-------- EXTRACTED MATERIAL

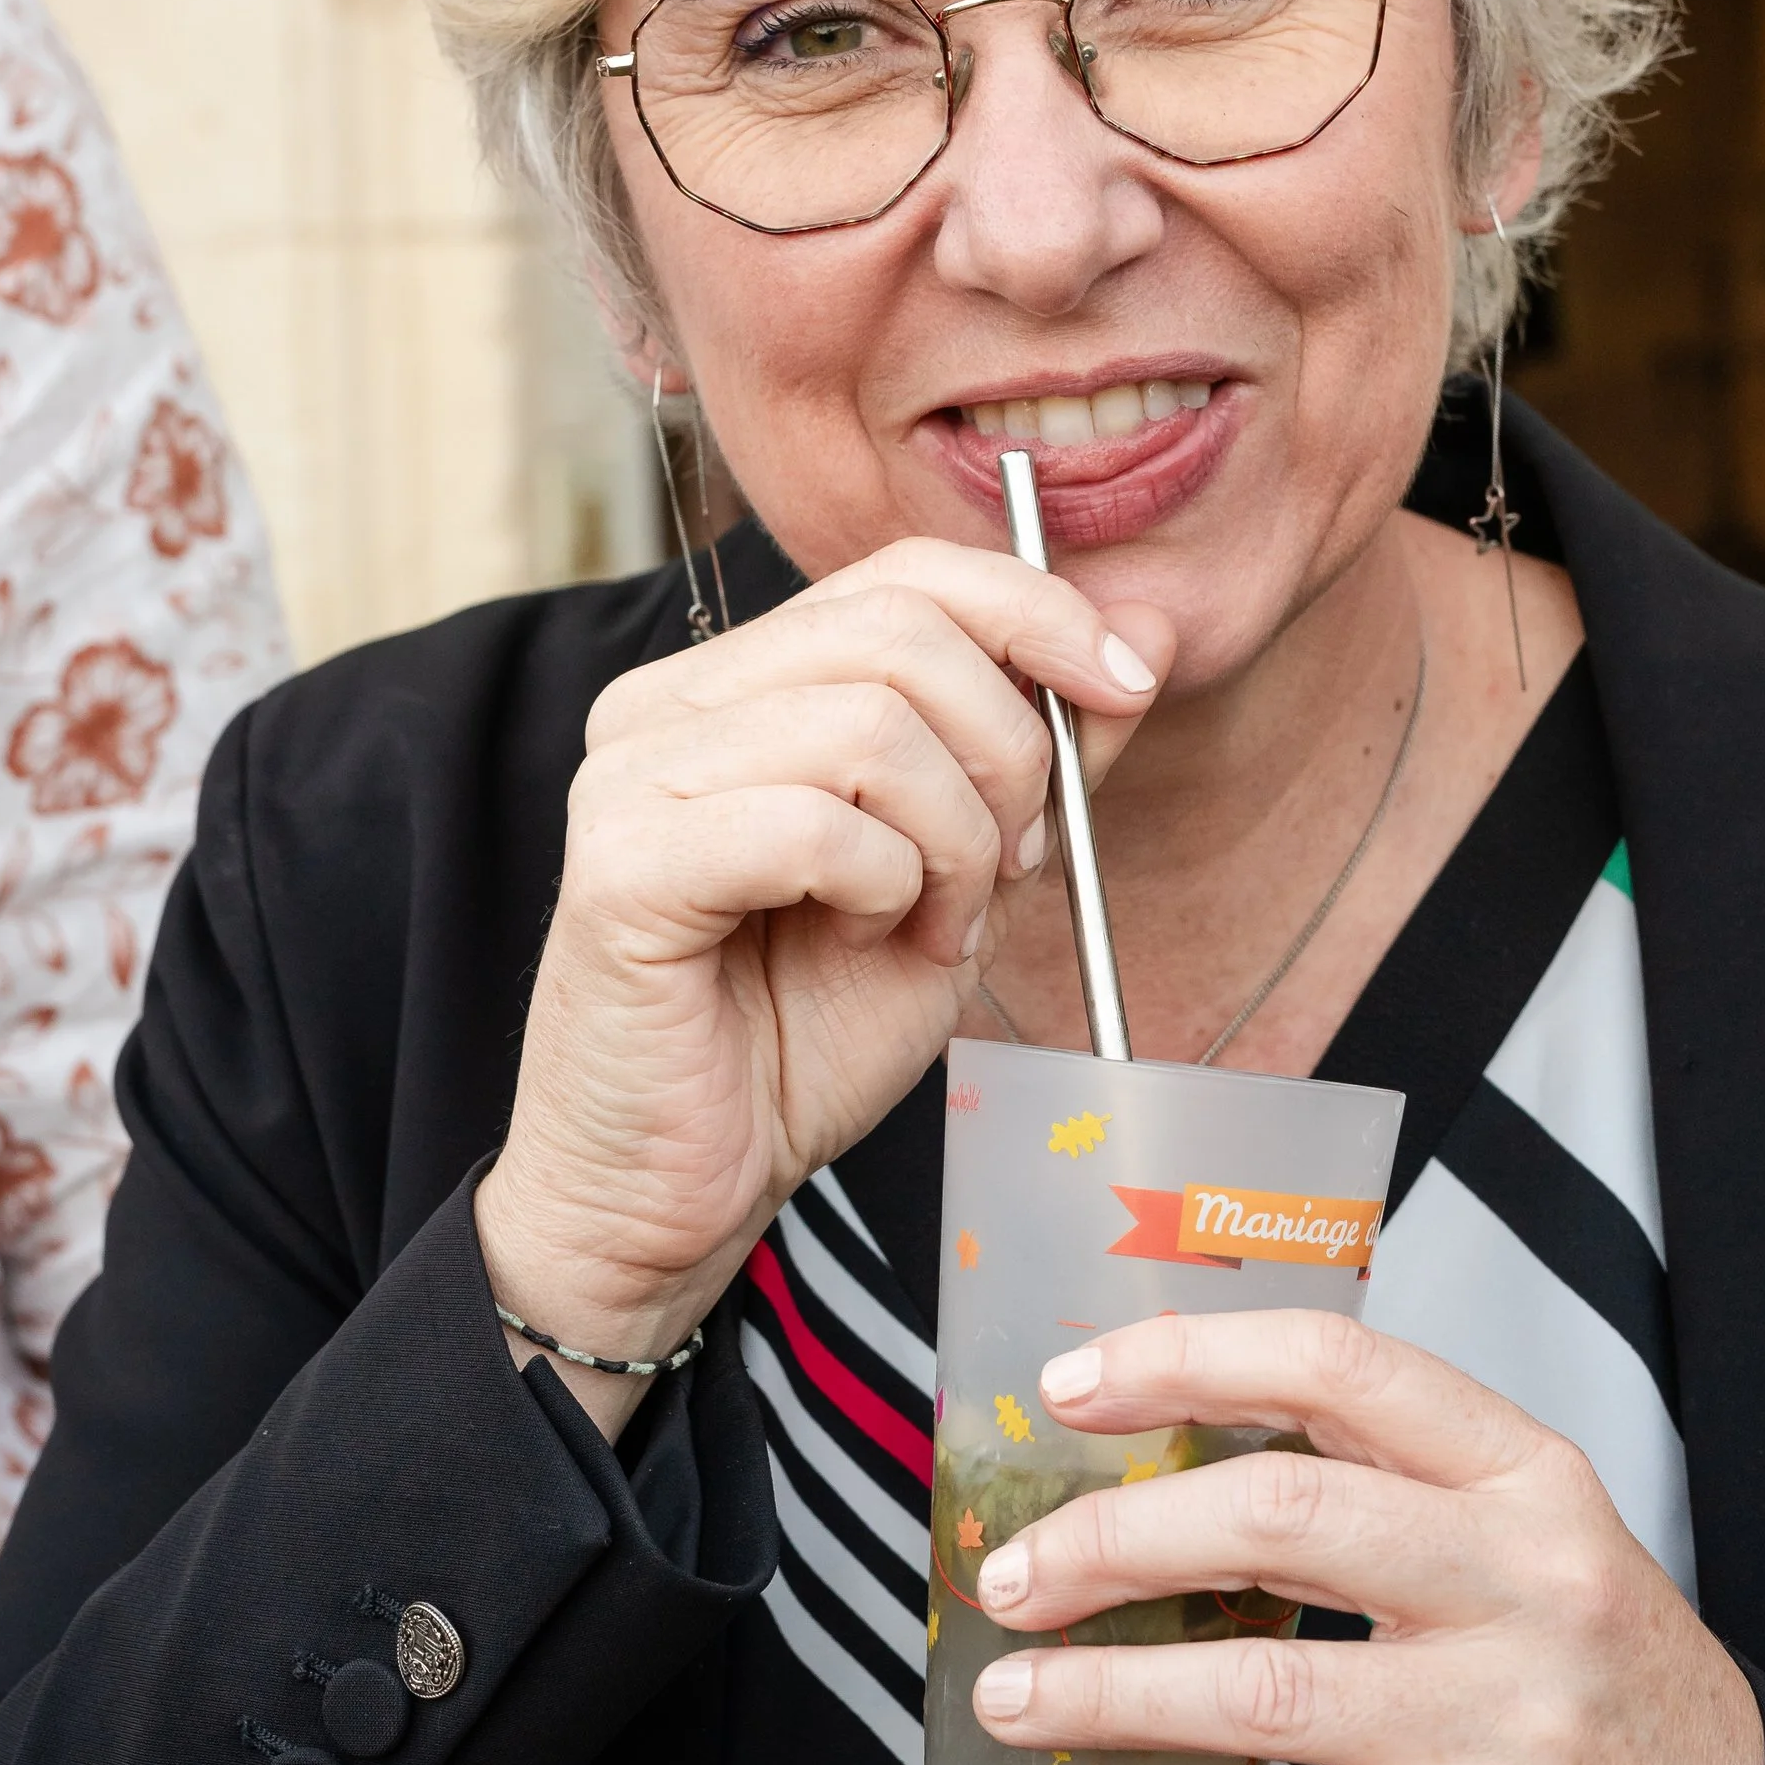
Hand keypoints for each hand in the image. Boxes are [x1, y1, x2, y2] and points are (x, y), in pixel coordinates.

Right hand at [478, 544, 1171, 1415]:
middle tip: (1001, 871)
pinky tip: (863, 942)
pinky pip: (812, 825)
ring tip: (925, 926)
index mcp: (737, 685)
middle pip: (901, 632)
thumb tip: (1142, 633)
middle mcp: (666, 704)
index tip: (1125, 690)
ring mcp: (631, 776)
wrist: (681, 1189)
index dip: (1036, 612)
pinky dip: (883, 888)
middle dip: (1006, 755)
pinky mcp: (621, 866)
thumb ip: (1036, 758)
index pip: (903, 575)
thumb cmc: (799, 1038)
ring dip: (949, 843)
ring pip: (869, 726)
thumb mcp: (958, 877)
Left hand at [969, 1310, 1762, 1764]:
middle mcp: (1530, 1580)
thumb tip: (1160, 1454)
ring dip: (1112, 1693)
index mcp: (1525, 1475)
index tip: (1071, 1392)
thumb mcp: (1526, 1540)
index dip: (1187, 1364)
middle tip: (1013, 1574)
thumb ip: (1378, 1484)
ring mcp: (1521, 1724)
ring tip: (1019, 1695)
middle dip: (1112, 1540)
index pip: (1338, 1370)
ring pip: (1274, 1688)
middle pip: (1283, 1518)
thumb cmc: (1602, 1683)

----------------

WHAT THE EXERCISE ASKS
The entries above are to be printed again word for word, with every picture removed.

TASK RESPONSE
Hand keypoints for each hand in the image. Boxes are [x1, y1, x2, y2] and points are (x, y), in pixel coordinates.

Right hand at [478, 544, 1171, 1415]:
middle tip: (1001, 871)
pinky tip: (863, 942)
pinky pip: (812, 825)
ring tip: (925, 926)
index mcp: (737, 685)
middle pip: (901, 632)
thumb tip: (1142, 633)
middle mcp: (666, 704)
index tip: (1125, 690)
ring mcp: (631, 776)
wrist: (681, 1189)
index dip: (1036, 612)
pinky dip: (883, 888)
middle dip: (1006, 755)
pinky mcp: (621, 866)
thumb ip: (1036, 758)
index pip: (903, 575)
thumb cmc: (799, 1038)
ring dip: (949, 843)
ring pip: (869, 726)
thumb mcp: (958, 877)
Left hand at [969, 1310, 1762, 1764]:
middle mcp: (1530, 1580)
thumb tip: (1160, 1454)
ring dip: (1112, 1693)
index mcp: (1525, 1475)
index tip: (1071, 1392)
thumb mcp: (1526, 1540)
index dip: (1187, 1364)
middle tip: (1013, 1574)
thumb ip: (1378, 1484)
ring mcp: (1521, 1724)
ring tip: (1019, 1695)
middle dip: (1112, 1540)
index pip: (1338, 1370)
ring pip: (1274, 1688)
middle pip: (1283, 1518)
thumb cmc: (1602, 1683)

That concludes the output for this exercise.